*** Extracted data ***
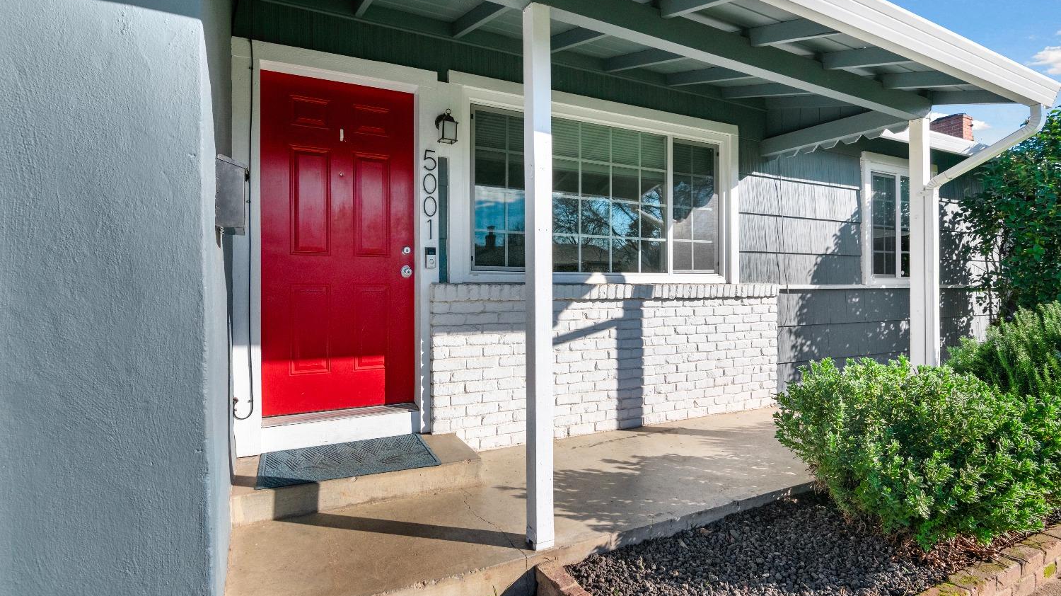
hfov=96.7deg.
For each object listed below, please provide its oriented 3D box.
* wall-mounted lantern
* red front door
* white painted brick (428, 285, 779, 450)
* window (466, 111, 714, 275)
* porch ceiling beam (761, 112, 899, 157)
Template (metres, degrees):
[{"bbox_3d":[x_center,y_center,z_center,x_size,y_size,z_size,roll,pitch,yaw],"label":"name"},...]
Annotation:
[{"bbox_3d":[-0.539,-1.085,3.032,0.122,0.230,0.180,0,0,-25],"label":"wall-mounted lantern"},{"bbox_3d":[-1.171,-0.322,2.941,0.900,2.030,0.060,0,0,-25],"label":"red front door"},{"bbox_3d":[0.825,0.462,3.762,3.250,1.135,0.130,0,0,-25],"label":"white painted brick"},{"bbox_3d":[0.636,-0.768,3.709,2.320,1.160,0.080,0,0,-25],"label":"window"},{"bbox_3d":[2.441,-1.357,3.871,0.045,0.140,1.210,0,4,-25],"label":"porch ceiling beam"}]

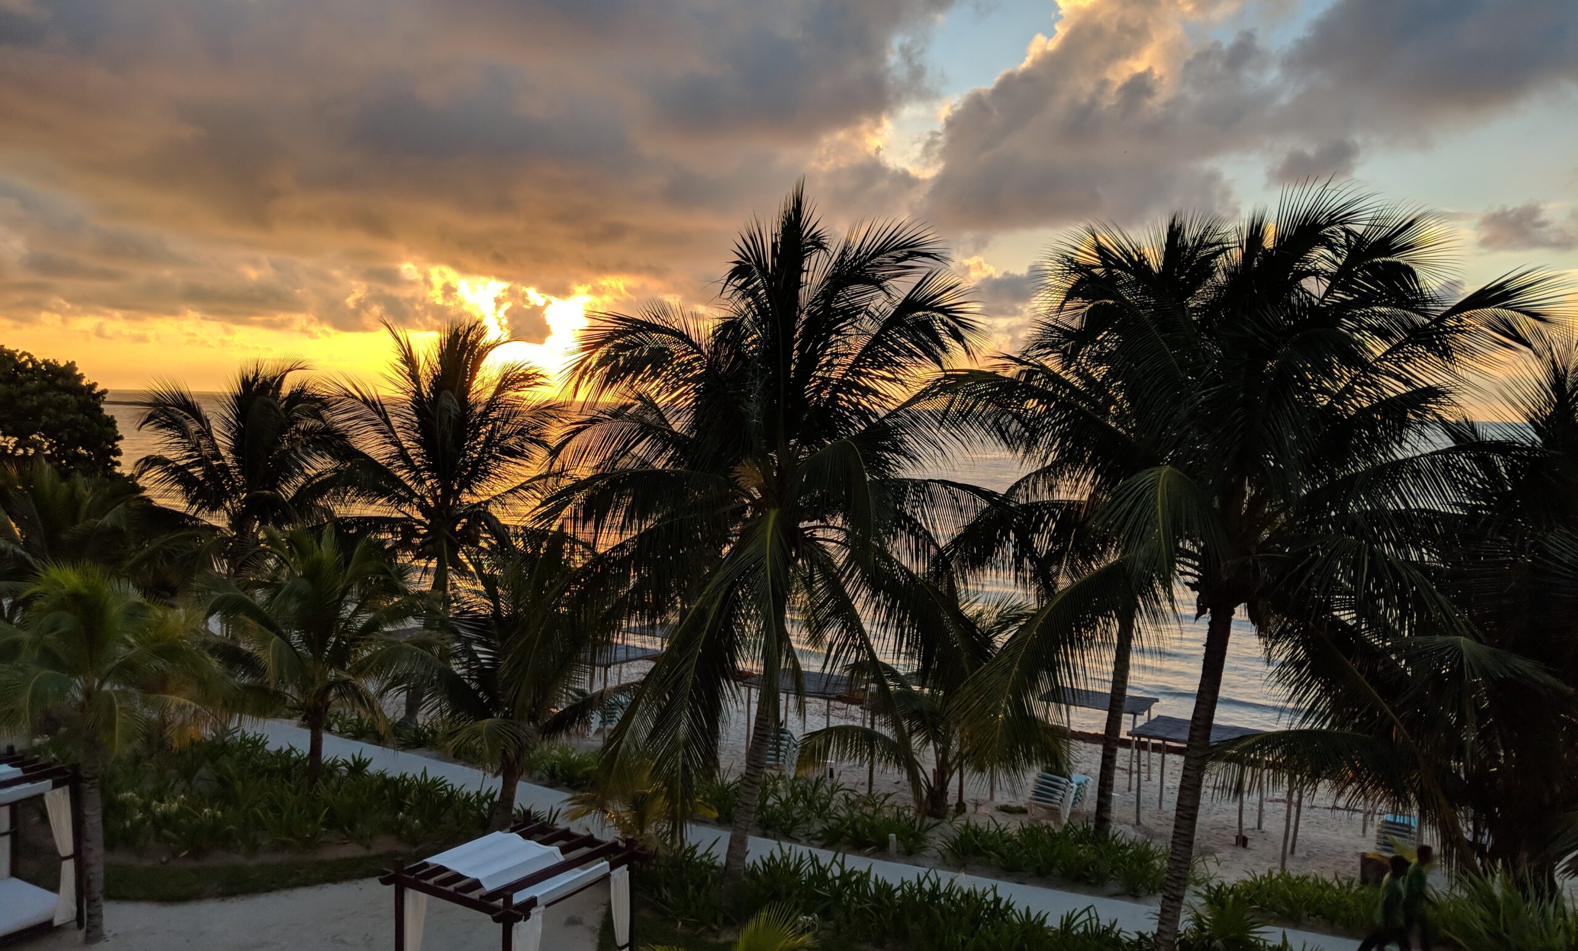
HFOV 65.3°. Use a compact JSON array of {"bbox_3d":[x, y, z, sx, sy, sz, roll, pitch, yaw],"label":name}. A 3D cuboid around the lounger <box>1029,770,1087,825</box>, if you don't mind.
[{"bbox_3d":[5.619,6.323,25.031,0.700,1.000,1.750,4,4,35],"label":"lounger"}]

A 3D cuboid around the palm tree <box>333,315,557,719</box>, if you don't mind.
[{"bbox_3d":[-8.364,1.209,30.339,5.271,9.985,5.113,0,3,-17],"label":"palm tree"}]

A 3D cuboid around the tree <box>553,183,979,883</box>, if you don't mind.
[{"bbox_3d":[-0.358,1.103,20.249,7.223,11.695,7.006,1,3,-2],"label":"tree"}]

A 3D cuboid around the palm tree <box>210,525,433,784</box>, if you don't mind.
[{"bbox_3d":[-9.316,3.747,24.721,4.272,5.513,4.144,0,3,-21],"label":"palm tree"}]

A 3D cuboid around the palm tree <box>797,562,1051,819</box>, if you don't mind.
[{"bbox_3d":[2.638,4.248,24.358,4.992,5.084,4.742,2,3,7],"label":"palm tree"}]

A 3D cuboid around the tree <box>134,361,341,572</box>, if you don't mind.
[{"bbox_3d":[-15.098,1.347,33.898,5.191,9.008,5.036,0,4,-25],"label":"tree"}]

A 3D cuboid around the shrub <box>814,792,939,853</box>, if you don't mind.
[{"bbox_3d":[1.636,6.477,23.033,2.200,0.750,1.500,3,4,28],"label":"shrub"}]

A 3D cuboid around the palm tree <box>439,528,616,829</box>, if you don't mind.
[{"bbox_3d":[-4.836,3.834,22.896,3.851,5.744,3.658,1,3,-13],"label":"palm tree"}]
***
*** Extracted data ***
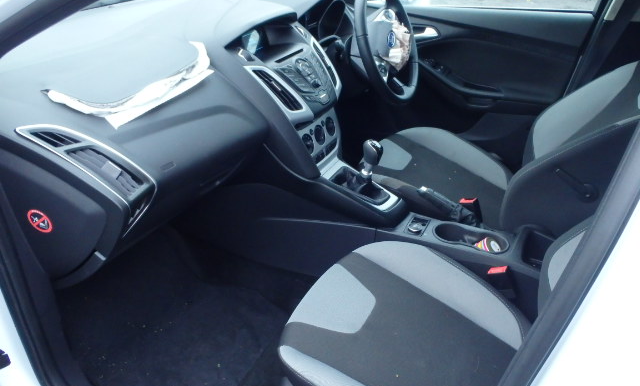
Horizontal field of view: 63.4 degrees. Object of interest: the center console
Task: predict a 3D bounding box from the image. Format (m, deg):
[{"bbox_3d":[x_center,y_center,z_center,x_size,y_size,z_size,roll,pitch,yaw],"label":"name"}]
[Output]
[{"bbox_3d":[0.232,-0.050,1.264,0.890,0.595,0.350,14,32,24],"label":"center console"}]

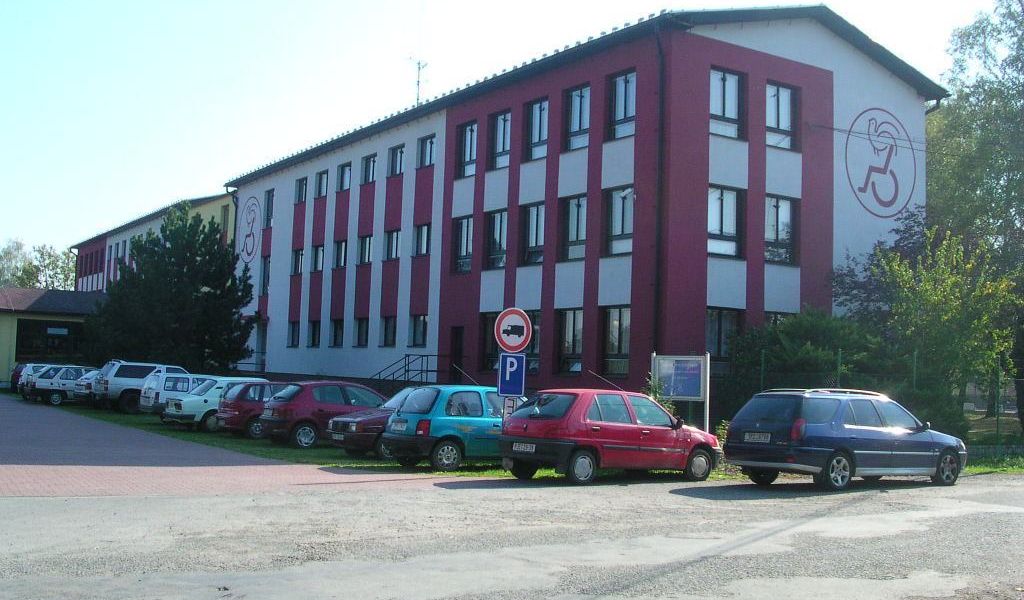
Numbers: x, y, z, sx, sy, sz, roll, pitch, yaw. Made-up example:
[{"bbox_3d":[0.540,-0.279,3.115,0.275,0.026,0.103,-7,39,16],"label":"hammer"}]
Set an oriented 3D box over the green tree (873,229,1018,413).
***
#### What is required
Show every line of the listing above that contains the word "degrees". Case counts.

#### Exercise output
Template (metres, degrees):
Horizontal field of view: 63.4 degrees. Object of interest: the center console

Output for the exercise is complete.